2. Donate To The Texas Equal Access Fund
The Texas Equal Access Fund (TEA Fund) is dedicated to making abortion more affordable and accessible for low-income women, who are invariably the women most harmed by the sorts of new abortion restrictions Texas Republicans have passed in recent years. If you donate to this fund, you'll be helping to provide financial assistance to women who need abortions but might not otherwise be able to afford them.
3. Donate To NARAL Pro-Choice Texas
The Texas chapter of NARAL, the longtime, national abortion rights advocacy group, is also a perfectly appropriate place to direct some of your money — again, be realistic about whether you have the cash to responsibly spend, but if you do, it'll surely be greatly appreciated.
4. Oppose TRAP Laws Wherever They're Proposed
It's important not to forget exactly how abortion access in Texas was so severely curtailed, and what the ostensible justification was — the so-called TRAP laws (targeted regulation of abortion providers) were billed as reforms to protect the health of Texas women, but in practice they've had a far more predictable effect.
These kinds of restrictions have been proposed and passed in more states than Texas, and there's really no better time to oppose them than early, when things can still be impacted by pressure at the state and local levels. If your state legislature starts considering rafts of new abortion regulations, don't wait around for them to become laws that have to be overcome through a judicial battle — devote as much time, money, and energy as you have to get the word out.
5. Make Abortion A Central Voting Issue
If there's any big adjustment you could make to your personal political worldview that might help abortion access in states like Texas and beyond, it's this: make it an absolutely core voting issue, a hard litmus test to apply uncompromisingly to prospective candidates, and encourage your friends and family to do the same. The thing about opposition to abortion is that it's regularly very deeply held, enough so that it can override other concerns. While you should never abandon all other rational concerns, don't be afraid to make reproductive rights your 1A issue, both in terms of voting and public advocacy.
There's a movement in America that's dedicated to stigmatizing those who speak out unapologetically for reproductive rights. Don't let them convince you not to speak out.

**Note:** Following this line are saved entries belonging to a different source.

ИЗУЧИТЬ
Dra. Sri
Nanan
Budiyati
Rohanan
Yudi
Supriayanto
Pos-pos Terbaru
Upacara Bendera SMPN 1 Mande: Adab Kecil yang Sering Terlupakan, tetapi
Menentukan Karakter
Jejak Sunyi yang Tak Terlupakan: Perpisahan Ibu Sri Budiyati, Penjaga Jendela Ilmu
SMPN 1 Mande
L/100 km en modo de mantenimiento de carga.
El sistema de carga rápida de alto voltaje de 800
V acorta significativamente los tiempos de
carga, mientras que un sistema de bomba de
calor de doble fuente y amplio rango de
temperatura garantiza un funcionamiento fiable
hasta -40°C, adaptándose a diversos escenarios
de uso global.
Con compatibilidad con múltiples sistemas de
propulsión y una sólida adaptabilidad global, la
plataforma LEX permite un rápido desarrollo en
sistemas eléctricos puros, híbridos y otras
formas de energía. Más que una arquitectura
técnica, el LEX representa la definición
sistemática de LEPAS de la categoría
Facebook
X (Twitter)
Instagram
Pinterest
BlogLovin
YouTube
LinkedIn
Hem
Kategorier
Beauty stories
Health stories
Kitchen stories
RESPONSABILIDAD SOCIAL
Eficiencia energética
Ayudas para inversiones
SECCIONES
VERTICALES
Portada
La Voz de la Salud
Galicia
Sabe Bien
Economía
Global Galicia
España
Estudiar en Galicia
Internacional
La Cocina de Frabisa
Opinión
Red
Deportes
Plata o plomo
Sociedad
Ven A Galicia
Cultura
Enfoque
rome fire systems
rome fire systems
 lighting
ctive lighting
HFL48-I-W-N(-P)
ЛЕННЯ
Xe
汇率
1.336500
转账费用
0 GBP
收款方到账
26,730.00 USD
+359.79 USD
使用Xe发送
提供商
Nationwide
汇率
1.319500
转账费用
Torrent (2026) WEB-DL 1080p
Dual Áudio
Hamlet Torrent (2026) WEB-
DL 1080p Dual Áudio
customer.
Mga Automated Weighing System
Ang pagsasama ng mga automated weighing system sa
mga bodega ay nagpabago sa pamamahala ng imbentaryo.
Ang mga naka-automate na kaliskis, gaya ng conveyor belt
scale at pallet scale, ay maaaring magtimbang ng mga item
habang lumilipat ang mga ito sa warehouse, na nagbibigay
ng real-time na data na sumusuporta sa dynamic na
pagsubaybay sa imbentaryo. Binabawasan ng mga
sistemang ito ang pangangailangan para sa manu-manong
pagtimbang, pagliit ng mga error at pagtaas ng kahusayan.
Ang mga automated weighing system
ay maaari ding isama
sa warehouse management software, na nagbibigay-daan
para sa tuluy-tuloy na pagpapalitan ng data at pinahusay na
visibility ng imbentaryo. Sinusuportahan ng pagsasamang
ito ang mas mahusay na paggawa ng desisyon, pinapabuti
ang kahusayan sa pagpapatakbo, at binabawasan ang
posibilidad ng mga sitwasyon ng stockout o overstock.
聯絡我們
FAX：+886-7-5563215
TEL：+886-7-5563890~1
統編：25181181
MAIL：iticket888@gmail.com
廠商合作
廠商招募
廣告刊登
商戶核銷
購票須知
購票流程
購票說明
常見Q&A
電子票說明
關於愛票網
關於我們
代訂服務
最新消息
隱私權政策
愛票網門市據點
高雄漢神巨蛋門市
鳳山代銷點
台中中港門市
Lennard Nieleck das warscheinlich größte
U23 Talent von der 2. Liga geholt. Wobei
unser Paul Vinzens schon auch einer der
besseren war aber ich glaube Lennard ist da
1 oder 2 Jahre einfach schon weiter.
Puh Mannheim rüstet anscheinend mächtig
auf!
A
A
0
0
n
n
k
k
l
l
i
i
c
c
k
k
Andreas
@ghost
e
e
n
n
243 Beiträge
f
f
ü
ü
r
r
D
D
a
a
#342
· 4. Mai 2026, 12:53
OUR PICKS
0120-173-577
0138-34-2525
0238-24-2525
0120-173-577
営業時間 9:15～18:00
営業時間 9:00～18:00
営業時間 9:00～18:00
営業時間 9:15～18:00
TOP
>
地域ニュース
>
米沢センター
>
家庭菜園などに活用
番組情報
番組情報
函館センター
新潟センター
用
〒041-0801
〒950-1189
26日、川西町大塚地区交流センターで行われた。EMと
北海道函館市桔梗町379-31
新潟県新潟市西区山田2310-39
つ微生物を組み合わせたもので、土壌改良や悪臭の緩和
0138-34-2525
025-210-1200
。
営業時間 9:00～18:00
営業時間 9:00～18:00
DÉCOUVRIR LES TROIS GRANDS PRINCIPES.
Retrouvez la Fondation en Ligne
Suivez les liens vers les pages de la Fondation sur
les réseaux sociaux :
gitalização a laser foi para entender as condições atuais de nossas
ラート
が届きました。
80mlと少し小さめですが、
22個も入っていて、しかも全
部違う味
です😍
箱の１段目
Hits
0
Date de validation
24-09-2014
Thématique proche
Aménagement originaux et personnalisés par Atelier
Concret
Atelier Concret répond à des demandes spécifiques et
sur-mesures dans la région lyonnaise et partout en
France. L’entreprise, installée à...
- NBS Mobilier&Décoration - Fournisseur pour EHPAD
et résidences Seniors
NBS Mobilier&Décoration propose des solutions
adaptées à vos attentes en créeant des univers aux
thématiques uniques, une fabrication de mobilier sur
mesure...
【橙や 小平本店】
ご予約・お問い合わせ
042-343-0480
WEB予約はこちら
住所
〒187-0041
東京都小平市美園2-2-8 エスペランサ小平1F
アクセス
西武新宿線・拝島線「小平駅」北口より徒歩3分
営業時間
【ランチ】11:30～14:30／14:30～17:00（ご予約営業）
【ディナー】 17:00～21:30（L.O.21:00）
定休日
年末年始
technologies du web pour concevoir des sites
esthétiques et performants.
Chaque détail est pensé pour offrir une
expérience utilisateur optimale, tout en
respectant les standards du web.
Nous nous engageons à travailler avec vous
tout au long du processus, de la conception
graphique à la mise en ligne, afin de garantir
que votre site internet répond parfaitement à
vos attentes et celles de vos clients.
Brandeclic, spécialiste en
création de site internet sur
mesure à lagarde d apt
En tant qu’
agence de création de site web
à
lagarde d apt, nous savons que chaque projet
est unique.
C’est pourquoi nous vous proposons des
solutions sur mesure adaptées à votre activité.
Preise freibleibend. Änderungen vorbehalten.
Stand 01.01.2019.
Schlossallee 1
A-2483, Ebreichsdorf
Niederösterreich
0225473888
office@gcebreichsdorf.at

6. Make The Supreme Court A Central Voting Issue
That last part is doubly true as far as the Supreme Court is concerned — if you want to see reproductive rights protected in this country, and abortion upheld as a constitutionally protected right, that's going to demand justices on the bench who view it the same way. The Democratic Party has had some talk of Supreme Court litmus tests this primary season, but not about abortion — Vermont Sen. Bernie Sanders has repeatedly pledged to only appoint justices who'd overturn the court's 2010 ruling in Citizens United v. FEC.
While it's a virtual guarantee that a Democratic president's Supreme Court nominee would be more favorable for abortion rights than a Republican's, that doesn't mean you should get complacent — advocate for strong pro-choice justices whenever you have the chance, and make sure you let presumptive Democratic nominee Hillary Clinton know that you won't accept any half-measures on this.